HOMELESS YOUTH ALLIANCE ADVISORY BOARD

Sarah Thibault, a former HYA participant, is currently an MSW candidate at University of California at Berkeley. She also holds a certificate in Holistic Health from San Francisco State University. Prior to seeking her master's degree in social work, she spent 4 years as an outreach worker at HYA, and then as a Tenant Counselor for a start-up supportive housing site managed by Community Housing Partnership in the Tenderloin. Additionally, she worked as an ethnographer for UCSF, a position that allowed her to utilize her undergraduate degree in anthropology by conducting a qualitative evaluation of homeless youth subcultures in the Haight. Currently, Sarah is interning at San Francisco General Hospital as a Social Worker. Her work in her chosen field is fueled by her dual experiences as both a recipient and provider of social services.

Dr.
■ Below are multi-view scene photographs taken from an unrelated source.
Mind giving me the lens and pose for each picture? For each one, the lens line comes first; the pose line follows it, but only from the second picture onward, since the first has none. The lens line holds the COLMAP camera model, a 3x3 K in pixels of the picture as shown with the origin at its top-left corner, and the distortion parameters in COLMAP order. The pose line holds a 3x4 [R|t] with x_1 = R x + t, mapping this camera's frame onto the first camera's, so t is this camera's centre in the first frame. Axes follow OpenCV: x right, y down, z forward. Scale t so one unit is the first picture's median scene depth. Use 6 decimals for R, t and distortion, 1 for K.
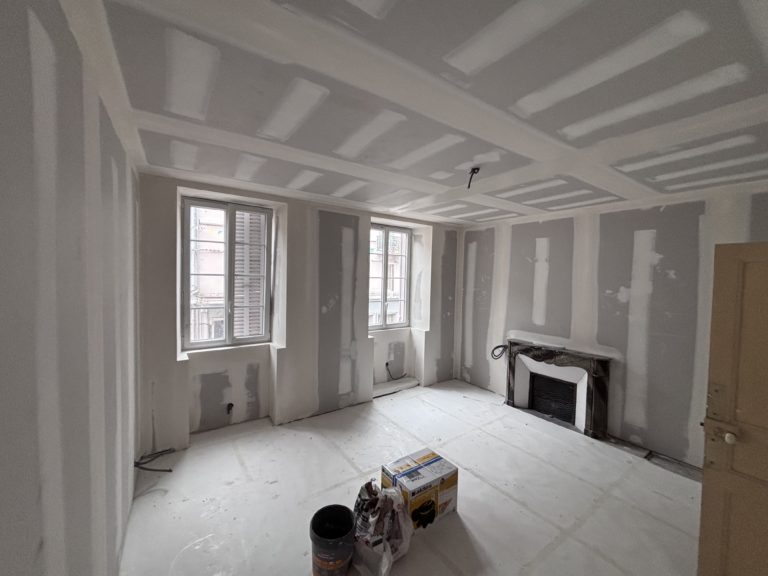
lens RADIAL K [[308.6, 0, 381.3], [0, 308.6, 286.8], [0, 0, 1]] dist [-0.001194, 0.000741]
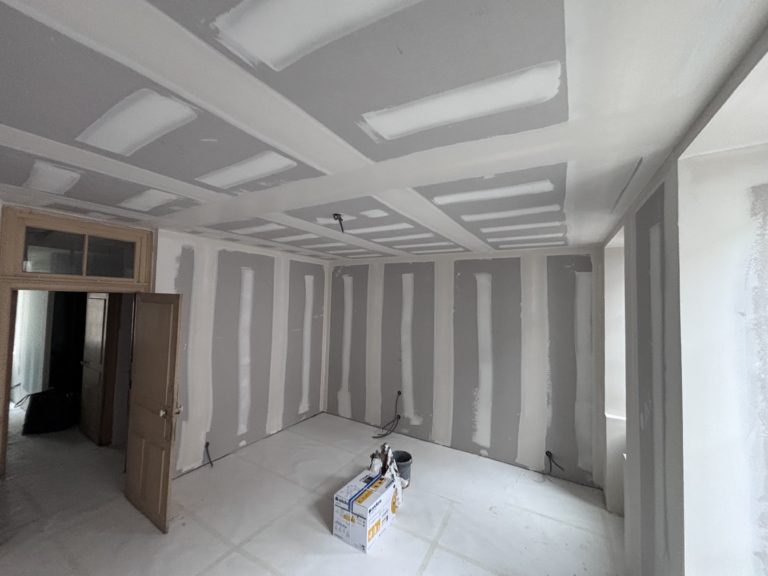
lens RADIAL K [[308.6, 0, 381.3], [0, 308.6, 286.8], [0, 0, 1]] dist [-0.001194, 0.000741]
pose [[-0.904765, -0.063170, -0.421200, 0.557255], [-0.060911, 0.997966, -0.018831, -0.138766], [0.421533, 0.008618, -0.906772, 1.884167]]
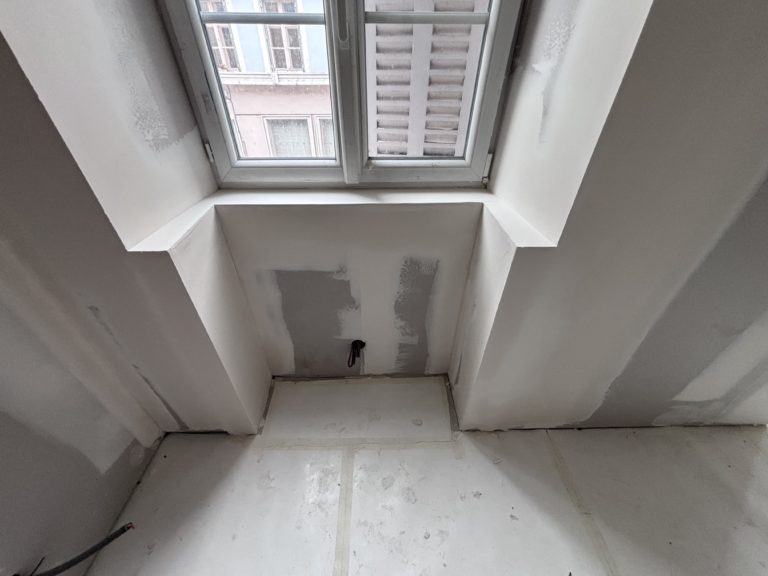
lens RADIAL K [[308.6, 0, 381.3], [0, 308.6, 286.8], [0, 0, 1]] dist [-0.001194, 0.000741]
pose [[0.825260, 0.325754, -0.461335, -0.425740], [-0.000947, 0.817676, 0.575678, 0.137277], [0.564752, -0.474647, 0.675104, 1.086942]]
Peter Davidson has been conducting research and harm-reduction based intervention development around heroin-related overdose, hepatitis C transmission, and sexually transmitted infections among drug users in Australia and the United States since 1997. He received his PhD in medical sociology from the University of California, San Francisco in 2009. He is currently a postdoctoral fellow at the University of California, San Diego, but continues to work on research and related projects in San Francisco.

Dr. Dan H. Ciccarone has been providing community based primary care in San Francisco for 16 years. He is an Assistant Professor in Family and Community Medicine and Anthropology, History and Social Medicine at UCSF, where he directs a number of research projects utilizing both quantitative and qualitative methodologies aimed at deepening clinical providers' understanding of HIV risk taking among socially marginalized groups. At the UCSF School of Medicine, he takes pride in revising medical curricula to enhance competencies in working with diverse groups of patients, including drug-using populations.
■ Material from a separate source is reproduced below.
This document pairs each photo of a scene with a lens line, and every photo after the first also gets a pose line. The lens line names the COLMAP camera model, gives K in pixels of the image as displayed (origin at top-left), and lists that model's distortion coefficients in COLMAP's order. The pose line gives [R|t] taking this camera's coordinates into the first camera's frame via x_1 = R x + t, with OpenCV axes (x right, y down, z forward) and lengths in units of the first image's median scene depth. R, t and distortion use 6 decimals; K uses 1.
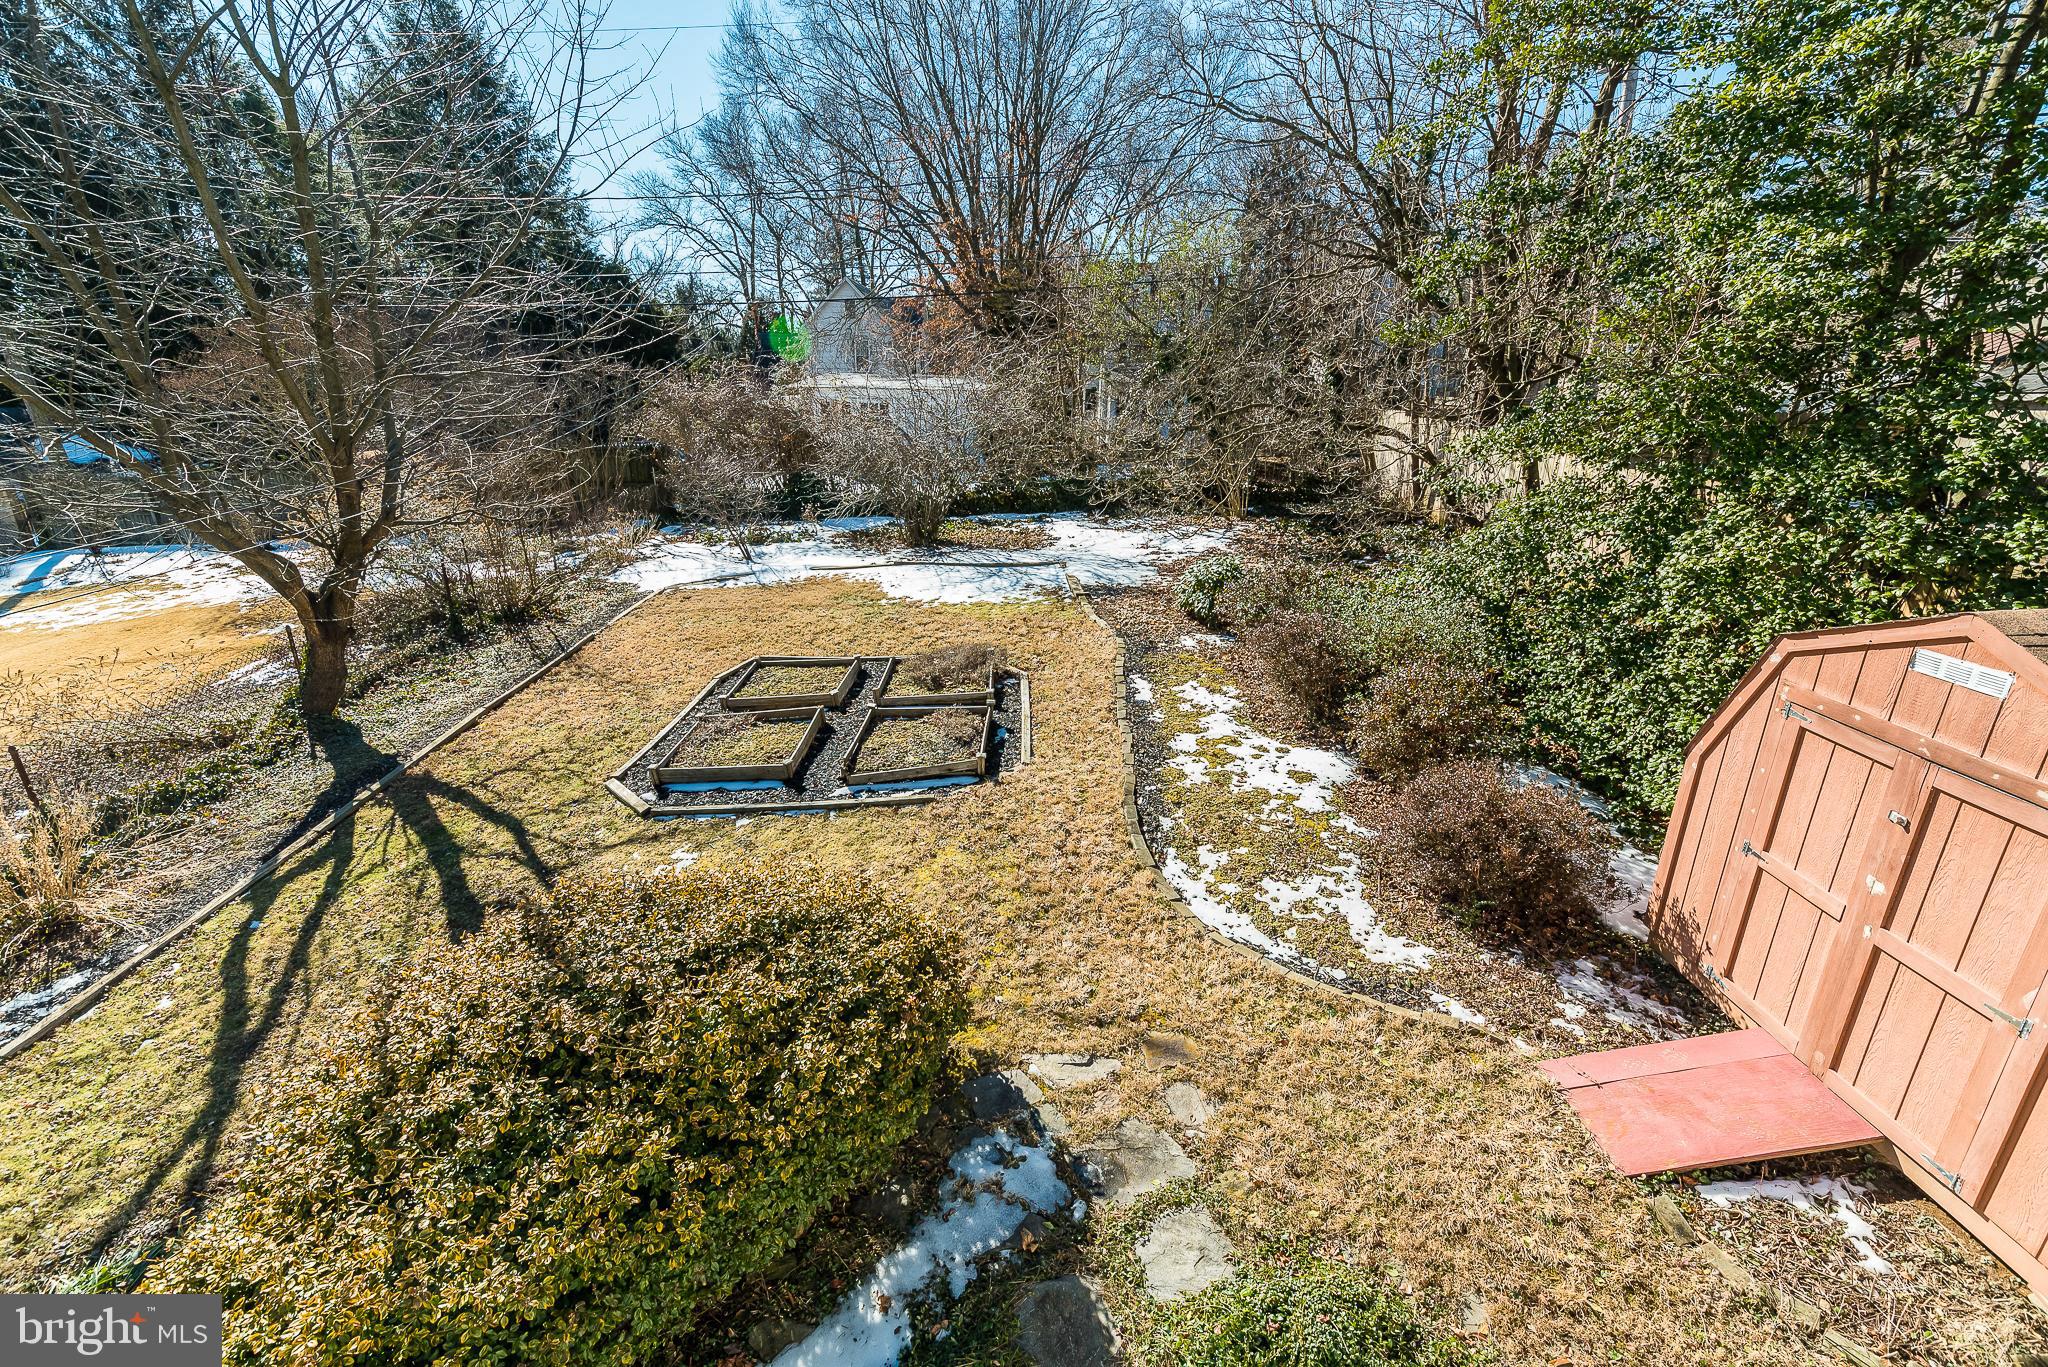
lens RADIAL K [[869.6, 0, 1012.7], [0, 869.6, 672.5], [0, 0, 1]] dist [0.007130, 0.000469]
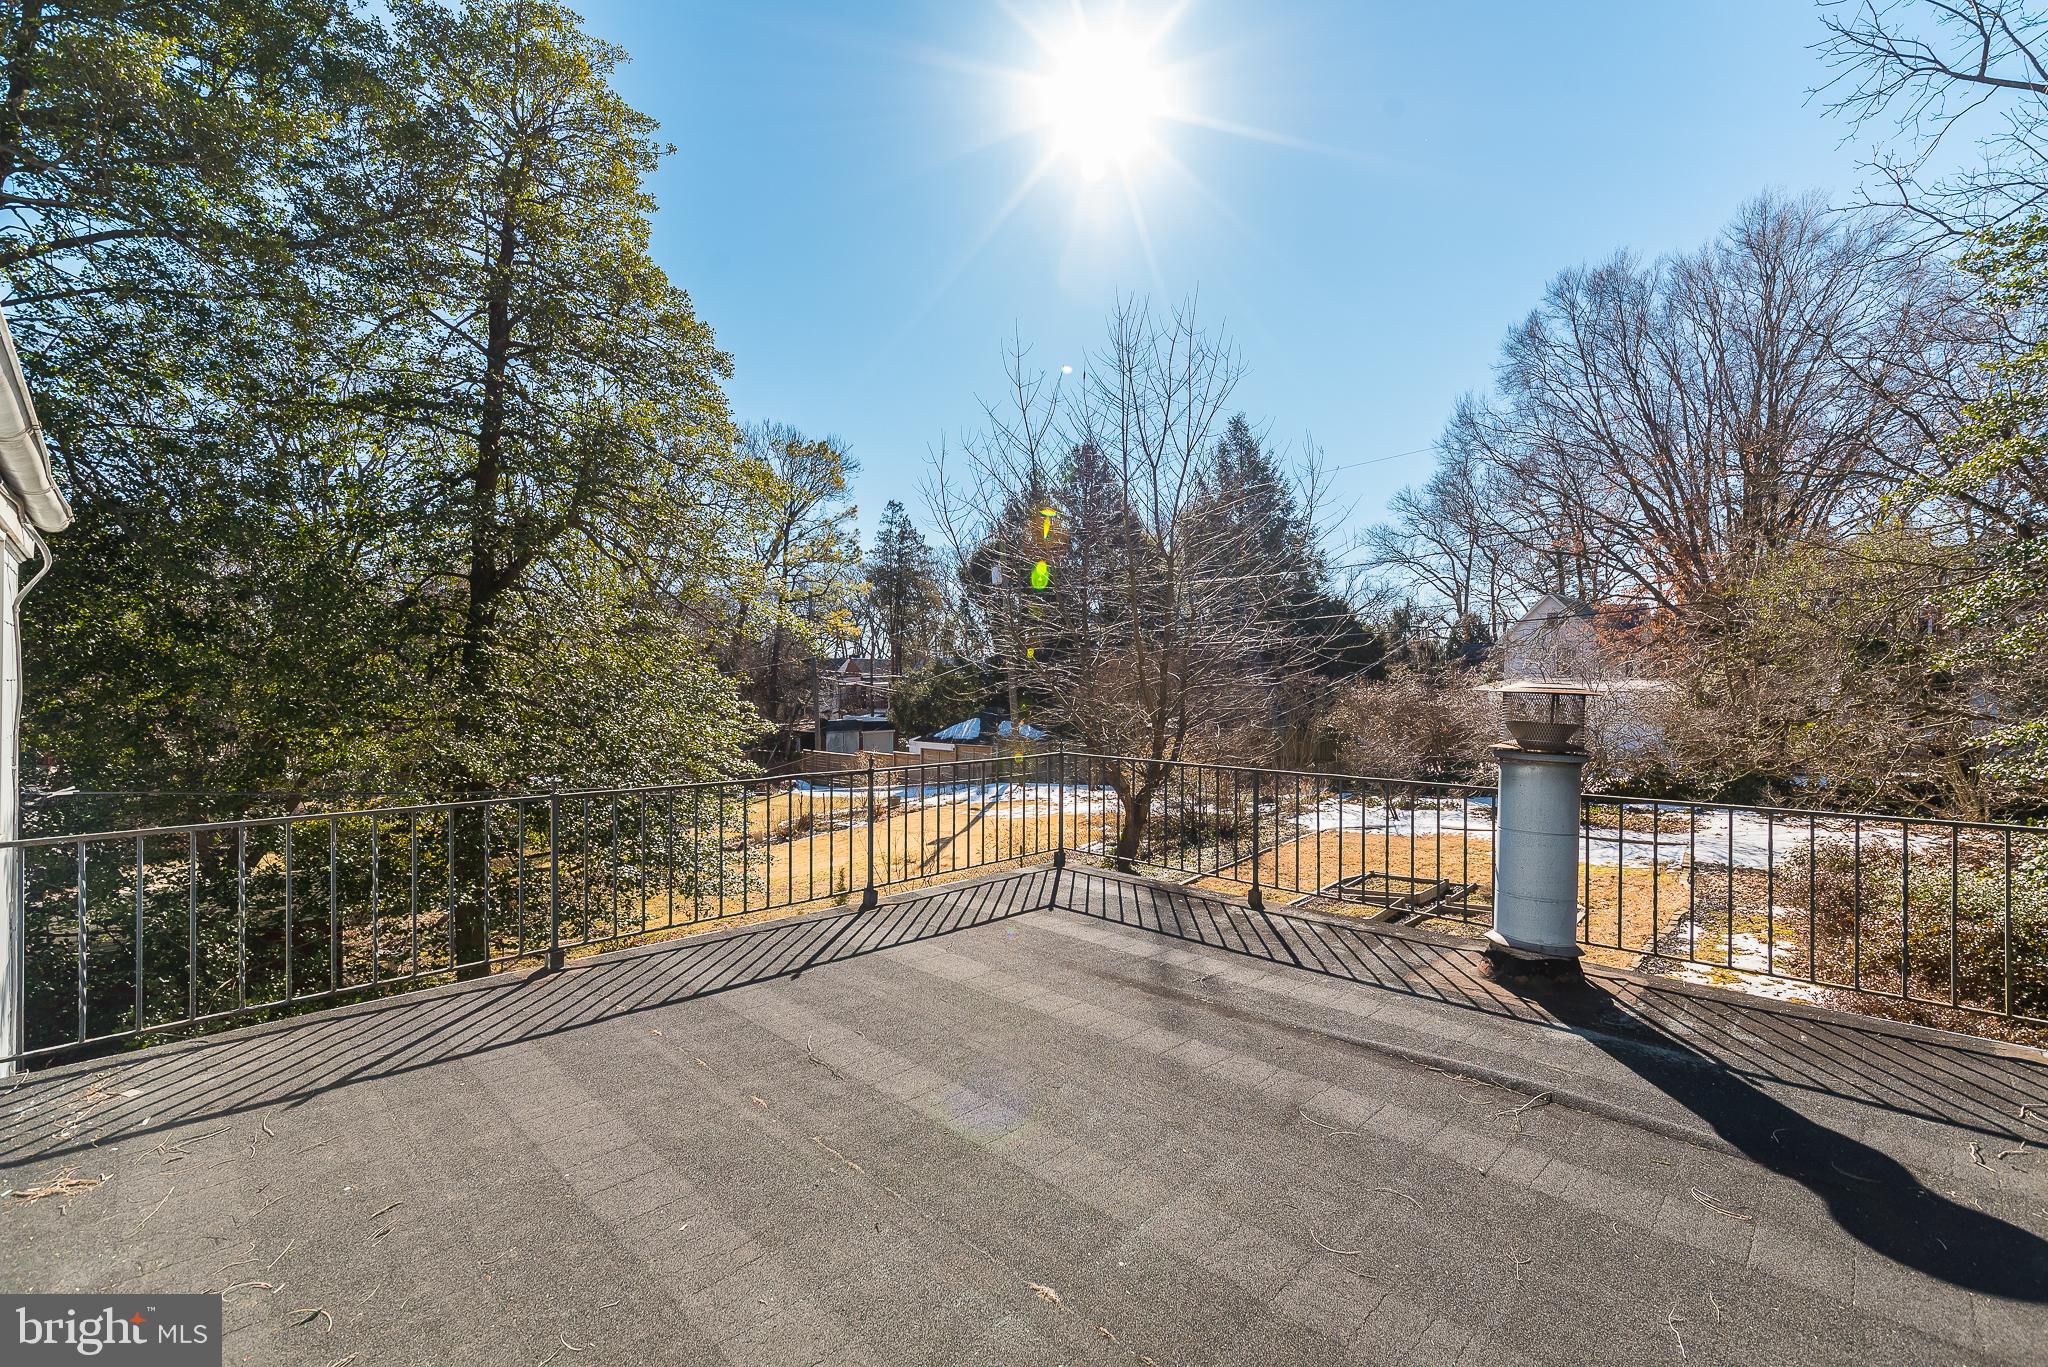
lens RADIAL K [[869.6, 0, 1017.1], [0, 869.6, 685.7], [0, 0, 1]] dist [0.007130, 0.000469]
pose [[0.720599, -0.010932, -0.693266, 0.091853], [-0.210693, 0.949141, -0.233967, 0.049981], [0.660564, 0.314662, 0.681647, -0.149382]]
Dr. Alexis Martinez completed a doctorate in Medical Sociology at the University of California, San Francisco, and an MPH in Epidemiology of Infectious Diseases at Yale University, and was a postdoctoral research fellow at the Center for AIDS Prevention Studies at UCSF. During her graduate studies, she worked with Dr. Alex Kral at the Urban Health Study to conduct community-based research with urban poor populations. Dr. Martinez is now a full-time faculty member at San Francisco State University’s Department of Sociology, where she continues her research on the criminalization of drug use and its relationship to HIV/AIDS in the United States.

Martha Montgomery has been involved in harm reduction work with homeless youth since 1999. Most recently, she was the field site coordinator for the UFO Study through the Department of Epidemiology at UCSF. Martha graduated from UC Santa Cruz with a degree in Community Studies, and is currently applying to medical school. She plans to work toward poverty alleviation and social justice for homeless individuals and drug users as a primary care provider.

Annabella Hayes has lived in the Bay Area for 20 years and has been a steadfast supporter of HYA and SF Needle Exchange since 2005. She studied accounting at San Francisco State University and has worked as a financial accountant for more than 10 years. Currently, Annabella is employed at an architecture firm on the Embarcadero.

Lisa Moore is an Associate Professor of Health Education at San Francisco State University’s College of Health and Human Services. For the past twenty years, her teaching and intervention work has focused on health disparities and the urban poor. She has worked as a lead researcher on projects examining HIV injecting drug users, HIV, and sexual transmission, TB and direct observed therapy and drug treatment policy. Her intervention work has run from women's health and HIV prevention to needle exchange and harm reduction. Her teaching has focused on theory and how racism, sexism, poverty, criminalization and exclusion produce ill health. Her current issues are: understanding how activist public health becomes institutionalized, linking health education theory and practice with an analysis of consumerism and the globalization of capital, and linking the growth of the "prison-industrial complex" with public health disparities work.